Updated

Toronto FC will attempt to snap a seven-match winless streak at home on Wednesday when the club welcomes the Montreal Impact to BMO Field.

After winning its opening match at home this season, a 2-1 triumph over Sporting Kansas City at the Rogers Centre, TFC has failed to win any of its seven games at BMO, including a 1-0 defeat to Real Salt Lake last time out.

Yordany Alvarez scored the lone goal on the stroke of halftime for the visitors. And while TFC head coach Ryan Nelsen acknowledged that his side could have played better, he was most upset with the officiating after the match.

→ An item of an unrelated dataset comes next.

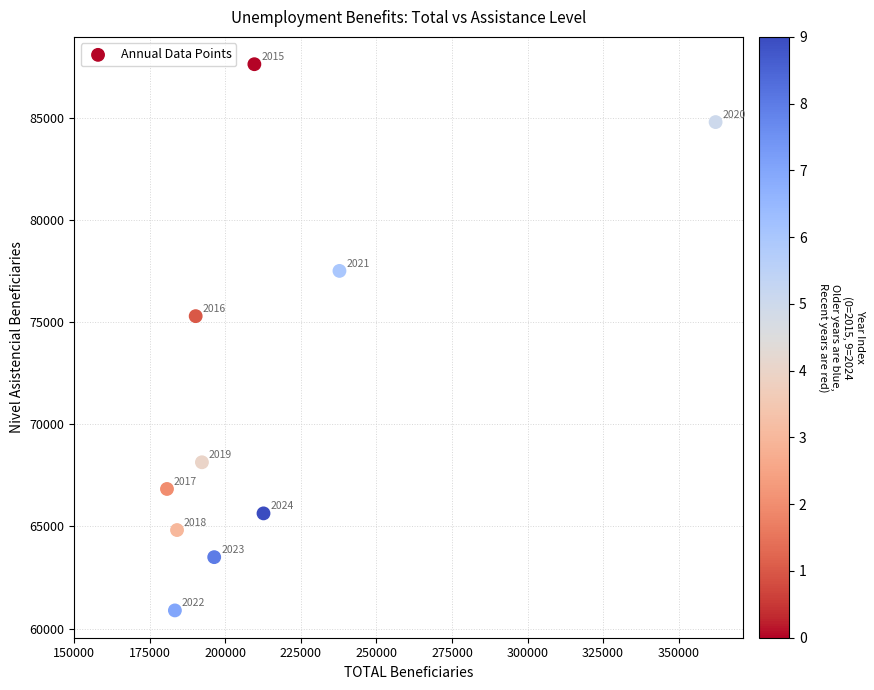

What Y value in the scatter plot is closest to 74253?

75288.8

"In all honesty, I thought our performance was probably not as good as it has been in our last three or four games," Nelsen said at his press conference after the match. "In saying that, we had a stone-cold penalty and I was astonished why the referee did not give it."

The incident that upset Nelsen was a decision by referee Chris Penso not to award TFC a penalty kick after Toronto forward Jeremy Brockie went down under a challenge from RSL defender Nat Borchers.

Nelsen has become increasingly unhappy about the quality of officiating in matches involving his side, feeling as though the league is assigning inexperienced officials to Toronto games on a regular basis.

"I wonder, with these inexperienced referees, what the outcome would be with certain other teams running in on goal," Nelsen said. "I'm guessing it might have been a wee bit different. I just look for consistency. That's all I ask. I know it is a very tough job. I wouldn't want to do it, but they get paid to do it, so they have to be under the microscope as well."

Toronto enters the game second from the bottom in the Eastern Conference and just three points clear of last-place D.C. United.

Montreal, meanwhile, sits atop the East having won four of its last six games, although the team is coming off of a 4-3 defeat to Colorado in which the Rapids scored twice in the final 13 minutes to overturn a 3-2 deficit.

Daniele Paponi scored twice for the Impact to put the team ahead with less than 20 minutes to play. But Deshorn Brown equalized in the 77th for the Rapids and Tony Cascio took advantage of an error from Davy Arnaud to collect a turnover and score the winner in stoppage time.

After the match, Montreal head coach Marco Schallibaum was pleased with the effort of his team, but he felt they might have wanted to win too much, leading to individual mistakes.

"My team had intensity, heart and a will to win," Schallibaum said in his postgame press conference. "But individual mistakes cost us the tie, and they're a part of football. Maybe we wanted the win too much, but that's my team: we absolutely wanted the three points."